Work required
Retype, word for word, every line of the records below starting at the one that contains "wrist: (433, 252)" and ending at the one that contains "middle tip: (374, 497)"; include both of those lines and nothing more.

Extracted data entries
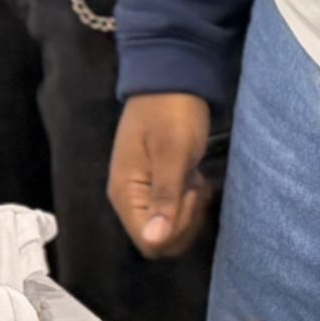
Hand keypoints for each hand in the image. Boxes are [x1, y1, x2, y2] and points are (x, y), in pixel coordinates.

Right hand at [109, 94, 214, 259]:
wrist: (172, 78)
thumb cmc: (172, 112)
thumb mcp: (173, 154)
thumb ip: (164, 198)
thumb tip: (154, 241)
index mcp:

---

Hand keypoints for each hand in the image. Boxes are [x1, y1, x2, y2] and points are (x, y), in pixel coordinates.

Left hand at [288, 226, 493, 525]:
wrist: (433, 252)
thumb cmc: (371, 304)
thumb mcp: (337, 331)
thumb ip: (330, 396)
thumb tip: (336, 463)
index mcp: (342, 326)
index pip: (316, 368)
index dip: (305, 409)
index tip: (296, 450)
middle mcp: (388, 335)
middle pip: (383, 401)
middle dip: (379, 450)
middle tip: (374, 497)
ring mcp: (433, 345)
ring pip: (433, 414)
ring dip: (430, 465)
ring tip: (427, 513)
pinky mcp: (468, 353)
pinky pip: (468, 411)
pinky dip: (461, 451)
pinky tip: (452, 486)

Exercise result
wrist: (433, 252)
thumb cmc: (371, 304)
thumb mcp: (337, 331)
thumb ip: (330, 396)
thumb tip: (336, 463)
index mcp: (342, 326)
index pip: (316, 368)
index dip: (305, 409)
index tip: (296, 450)
middle mcp: (388, 335)
middle pip: (383, 401)
middle dip: (379, 450)
middle tip: (374, 497)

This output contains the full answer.